In deze zaak heeft de Rechtbank Noord-Holland op 3 juli 2023 uitspraak gedaan over een verzoek tot het verlenen van een zorgmachtiging, ingediend door de officier van justitie. Het verzoek was gericht op een betrokkene die lijdt aan een bipolaire stoornis en een stoornis in het autisme spectrum. De rechtbank heeft de zaak behandeld in een enkelvoudige kamer en de mondelinge behandeling vond plaats op dezelfde datum. De officier van justitie verzocht om een zorgmachtiging voor de duur van twaalf maanden, maar de rechtbank heeft dit verzoek afgewezen.
De rechtbank oordeelde dat de medische verklaring, die was opgesteld naar aanleiding van een onderzoek via beeldbellen, niet voldeed aan de eisen die de Hoge Raad heeft gesteld. De Hoge Raad heeft in eerdere uitspraken benadrukt dat een medisch onderzoek in de fysieke aanwezigheid van de betrokkene moet plaatsvinden, tenzij er bijzondere omstandigheden zijn die dit onmogelijk maken. In dit geval was er geen overtuigend bewijs dat het voor de psychiater niet mogelijk was om het onderzoek fysiek uit te voeren, aangezien er waarschijnlijk alternatieve locaties beschikbaar waren.
De rechtbank volgde het primaire betoog van de betrokkene, die stelde dat de medische verklaring niet voldeed aan de wettelijke vereisten.
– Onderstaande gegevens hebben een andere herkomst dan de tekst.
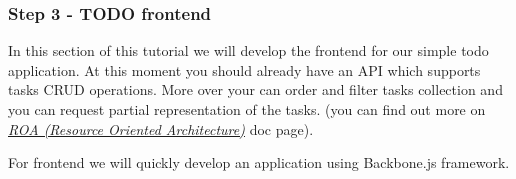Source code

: \documentclass[letterpaper,10pt,english]{sphinxmanual}
\begin{document}
\subsubsection{Step 3 - TODO frontend}
\label{how_to/todo/step_3_create_frontend:step-3-todo-frontend}\label{how_to/todo/step_3_create_frontend::doc}
In this section of this tutorial we will develop the frontend for our simple todo application. At this moment you should already
have an API which supports tasks CRUD operations. More over your can order and filter tasks collection and you can request
partial representation of the tasks. (you can find out more on {\hyperref[features/roa::doc]{\emph{ROA (Resource Oriented Architecture)}}} doc page).

For frontend we will quickly develop an application using Backbone.js framework.
\end{document}

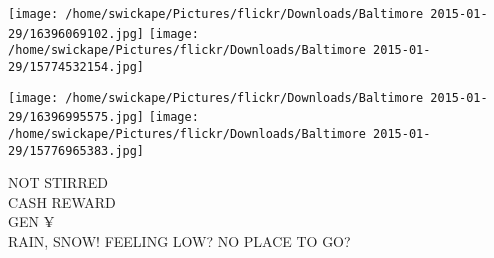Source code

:\documentclass[10pt,letterpaper]{article}
\begin{document}
\texttt{[image: /home/swickape/Pictures/flickr/Downloads/Baltimore 2015-01-29/16396069102.jpg]}
\texttt{[image: /home/swickape/Pictures/flickr/Downloads/Baltimore 2015-01-29/15774532154.jpg]}

\texttt{[image: /home/swickape/Pictures/flickr/Downloads/Baltimore 2015-01-29/16396995575.jpg]}
\texttt{[image: /home/swickape/Pictures/flickr/Downloads/Baltimore 2015-01-29/15776965383.jpg]}

NOT STIRRED\\
CASH REWARD\\
GEN ¥\\
RAIN, SNOW!  FEELING LOW?  NO PLACE TO GO?
\pagebreak
\end{document}
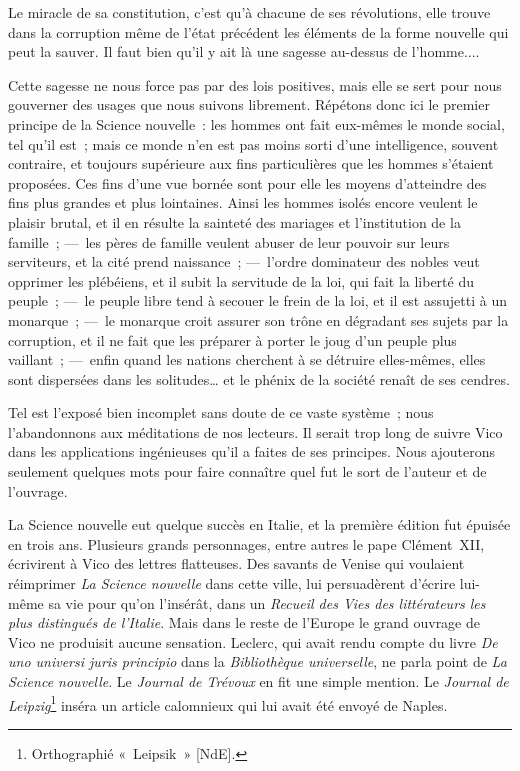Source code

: \documentclass[french,twoside]{book} %
\begin{document}
Le miracle de sa constitution, c’est qu’à chacune de ses révolutions, elle trouve dans la corruption même de l’état précédent les éléments de la forme nouvelle qui peut la sauver. Il faut bien qu’il y ait là une sagesse au-dessus de l’homme....\par
Cette sagesse ne nous force pas par des lois positives, mais elle se sert pour nous gouverner des usages que nous suivons librement. Répétons donc ici le premier principe de la Science nouvelle : les hommes ont fait eux-mêmes le monde social, tel qu’il est ; mais ce monde n’en est pas moins sorti d’une intelligence, souvent contraire, et toujours supérieure aux fins particulières que les hommes s’étaient proposées. Ces fins d’une vue bornée sont pour elle les moyens d’atteindre des fins plus grandes et plus lointaines. Ainsi les hommes isolés encore veulent le plaisir brutal, et il en résulte la sainteté des mariages et l’institution de la famille ; — les pères de famille veulent abuser de leur pouvoir sur leurs serviteurs, et la cité prend naissance ; — l’ordre dominateur des nobles veut opprimer les plébéiens, et il subit la servitude de la loi, qui fait la liberté du peuple ; — le peuple libre tend à secouer le frein de la loi, et il est assujetti à un monarque ; — le  monarque croit assurer son trône en dégradant ses sujets par la corruption, et il ne fait que les préparer à porter le joug d’un peuple plus vaillant ; — enfin quand les nations cherchent à se détruire elles-mêmes, elles sont dispersées dans les solitudes… et le phénix de la société renaît de ses cendres.\par
\par
Tel est l’exposé bien incomplet sans doute de ce vaste système ; nous l’abandonnons aux méditations de nos lecteurs. Il serait trop long de suivre Vico dans les applications ingénieuses qu’il a faites de ses principes. Nous ajouterons seulement quelques mots pour faire connaître quel fut le sort de l’auteur et de l’ouvrage.\par
La Science nouvelle eut quelque succès en Italie, et la première édition fut épuisée en trois ans. Plusieurs grands personnages, entre autres le pape Clément XII, écrivirent à Vico des lettres flatteuses. Des savants de Venise qui voulaient réimprimer {\itshape La Science nouvelle} dans cette ville, lui persuadèrent d’écrire lui-même sa vie pour qu’on l’insérât, dans un {\itshape Recueil des Vies des littérateurs les plus distingués de l’Italie}. Mais dans le reste de l’Europe le grand ouvrage de Vico ne produisit aucune sensation. Leclerc, qui avait rendu compte du livre {\itshape De uno universi juris principio} dans la {\itshape Bibliothèque universelle}, ne parla point de {\itshape La Science nouvelle}.  Le {\itshape Journal de Trévoux} en fit une simple mention. Le {\itshape Journal de Leipzig}\footnote{Orthographié « Leipsik » [NdE].} inséra un article calomnieux qui lui avait été envoyé de Naples.\par
\end{document}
De rechtbank concludeerde dat de afwezigheid van een fysiek onderzoek betekende dat de medische verklaring geen basis kon bieden voor het verlenen van de zorgmachtiging. De rechtbank heeft het verzoek van de officier van justitie afgewezen en benadrukt dat het aan de behandelaar is om te beoordelen of een nieuw verzoek om zorgmachtiging kan worden ingediend, dat wel aan de wettelijke eisen voldoet.